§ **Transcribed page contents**
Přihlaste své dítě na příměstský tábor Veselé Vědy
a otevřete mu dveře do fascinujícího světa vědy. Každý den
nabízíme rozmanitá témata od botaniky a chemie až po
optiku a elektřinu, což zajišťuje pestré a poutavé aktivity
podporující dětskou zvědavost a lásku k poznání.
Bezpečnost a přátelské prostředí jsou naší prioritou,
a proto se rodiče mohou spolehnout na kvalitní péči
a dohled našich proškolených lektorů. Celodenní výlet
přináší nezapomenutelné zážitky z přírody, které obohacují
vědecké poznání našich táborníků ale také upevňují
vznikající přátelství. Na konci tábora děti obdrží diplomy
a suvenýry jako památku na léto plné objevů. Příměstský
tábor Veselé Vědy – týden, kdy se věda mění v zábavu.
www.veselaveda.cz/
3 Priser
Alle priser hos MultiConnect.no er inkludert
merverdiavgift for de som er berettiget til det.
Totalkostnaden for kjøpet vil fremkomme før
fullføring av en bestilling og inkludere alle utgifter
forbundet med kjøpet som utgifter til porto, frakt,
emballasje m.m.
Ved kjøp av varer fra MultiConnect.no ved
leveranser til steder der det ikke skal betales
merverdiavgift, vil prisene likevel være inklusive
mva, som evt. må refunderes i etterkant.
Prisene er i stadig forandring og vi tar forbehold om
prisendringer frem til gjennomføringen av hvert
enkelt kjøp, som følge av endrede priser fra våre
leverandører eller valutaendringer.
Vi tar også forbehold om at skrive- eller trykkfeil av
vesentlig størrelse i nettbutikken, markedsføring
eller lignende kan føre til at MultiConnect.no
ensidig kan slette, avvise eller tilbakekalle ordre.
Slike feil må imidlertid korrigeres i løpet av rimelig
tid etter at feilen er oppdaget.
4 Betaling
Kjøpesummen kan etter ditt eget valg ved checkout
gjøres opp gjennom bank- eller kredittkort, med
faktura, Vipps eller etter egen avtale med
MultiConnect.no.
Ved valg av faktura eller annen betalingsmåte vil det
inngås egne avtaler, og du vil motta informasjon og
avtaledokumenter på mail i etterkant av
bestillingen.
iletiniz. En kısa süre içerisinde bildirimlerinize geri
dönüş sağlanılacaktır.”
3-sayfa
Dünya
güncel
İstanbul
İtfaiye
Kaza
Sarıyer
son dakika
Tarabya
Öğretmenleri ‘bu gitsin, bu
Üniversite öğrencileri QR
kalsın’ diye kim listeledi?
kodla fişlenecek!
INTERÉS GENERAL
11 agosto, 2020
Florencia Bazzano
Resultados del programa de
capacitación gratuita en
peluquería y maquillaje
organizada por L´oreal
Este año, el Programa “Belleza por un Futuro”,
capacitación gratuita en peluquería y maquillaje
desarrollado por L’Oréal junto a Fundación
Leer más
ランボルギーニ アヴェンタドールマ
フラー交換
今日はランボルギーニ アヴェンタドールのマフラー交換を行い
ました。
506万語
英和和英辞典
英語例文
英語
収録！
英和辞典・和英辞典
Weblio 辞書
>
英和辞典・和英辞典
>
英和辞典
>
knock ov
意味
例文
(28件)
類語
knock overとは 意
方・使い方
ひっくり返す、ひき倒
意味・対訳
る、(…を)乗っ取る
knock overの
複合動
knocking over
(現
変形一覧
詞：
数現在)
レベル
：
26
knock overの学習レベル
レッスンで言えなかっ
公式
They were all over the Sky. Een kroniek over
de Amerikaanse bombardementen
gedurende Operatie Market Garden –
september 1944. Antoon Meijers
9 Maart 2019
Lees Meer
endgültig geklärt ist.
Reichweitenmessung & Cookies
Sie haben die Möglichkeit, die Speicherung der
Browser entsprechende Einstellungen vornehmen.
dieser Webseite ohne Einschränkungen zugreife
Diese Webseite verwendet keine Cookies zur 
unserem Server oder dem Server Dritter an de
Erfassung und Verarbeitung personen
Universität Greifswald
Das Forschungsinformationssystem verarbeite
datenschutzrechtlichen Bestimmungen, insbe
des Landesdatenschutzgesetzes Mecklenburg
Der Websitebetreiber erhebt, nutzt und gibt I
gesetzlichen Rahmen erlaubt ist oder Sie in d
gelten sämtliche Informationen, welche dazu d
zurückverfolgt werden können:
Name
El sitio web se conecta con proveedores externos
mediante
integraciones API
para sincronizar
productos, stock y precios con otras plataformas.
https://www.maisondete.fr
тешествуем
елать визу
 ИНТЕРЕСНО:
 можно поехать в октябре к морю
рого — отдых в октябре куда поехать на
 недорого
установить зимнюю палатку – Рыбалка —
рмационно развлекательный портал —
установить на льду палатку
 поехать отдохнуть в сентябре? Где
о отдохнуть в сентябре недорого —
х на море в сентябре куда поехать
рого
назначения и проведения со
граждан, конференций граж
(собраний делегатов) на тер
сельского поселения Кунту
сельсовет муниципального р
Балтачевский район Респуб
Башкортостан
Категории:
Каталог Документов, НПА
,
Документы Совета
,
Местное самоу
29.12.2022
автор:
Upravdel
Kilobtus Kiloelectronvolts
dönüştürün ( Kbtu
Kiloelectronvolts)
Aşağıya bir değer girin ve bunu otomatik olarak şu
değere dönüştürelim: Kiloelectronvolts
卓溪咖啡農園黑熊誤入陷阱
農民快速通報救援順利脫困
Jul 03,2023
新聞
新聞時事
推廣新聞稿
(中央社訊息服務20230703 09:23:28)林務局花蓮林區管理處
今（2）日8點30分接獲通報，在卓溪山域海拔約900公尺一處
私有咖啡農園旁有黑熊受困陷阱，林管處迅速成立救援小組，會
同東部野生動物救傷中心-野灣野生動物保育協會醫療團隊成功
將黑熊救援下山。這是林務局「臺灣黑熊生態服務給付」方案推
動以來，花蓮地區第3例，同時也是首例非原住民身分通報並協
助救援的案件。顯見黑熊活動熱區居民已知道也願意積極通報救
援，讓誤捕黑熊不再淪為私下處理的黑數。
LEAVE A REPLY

§ **Exercise directions**
Look back at the entries above and repeat, unchanged, every line from the line holding "ランボルギーニ アヴェンタドールマ" through the line holding "unserem Server oder dem Server Dritter an de".

§ **Written response**
ランボルギーニ アヴェンタドールマ
フラー交換
今日はランボルギーニ アヴェンタドールのマフラー交換を行い
ました。
506万語
英和和英辞典
英語例文
英語
収録！
英和辞典・和英辞典
Weblio 辞書
>
英和辞典・和英辞典
>
英和辞典
>
knock ov
意味
例文
(28件)
類語
knock overとは 意
方・使い方
ひっくり返す、ひき倒
意味・対訳
る、(…を)乗っ取る
knock overの
複合動
knocking over
(現
変形一覧
詞：
数現在)
レベル
：
26
knock overの学習レベル
レッスンで言えなかっ
公式
They were all over the Sky. Een kroniek over
de Amerikaanse bombardementen
gedurende Operatie Market Garden –
september 1944. Antoon Meijers
9 Maart 2019
Lees Meer
endgültig geklärt ist.
Reichweitenmessung & Cookies
Sie haben die Möglichkeit, die Speicherung der
Browser entsprechende Einstellungen vornehmen.
dieser Webseite ohne Einschränkungen zugreife
Diese Webseite verwendet keine Cookies zur 
unserem Server oder dem Server Dritter an de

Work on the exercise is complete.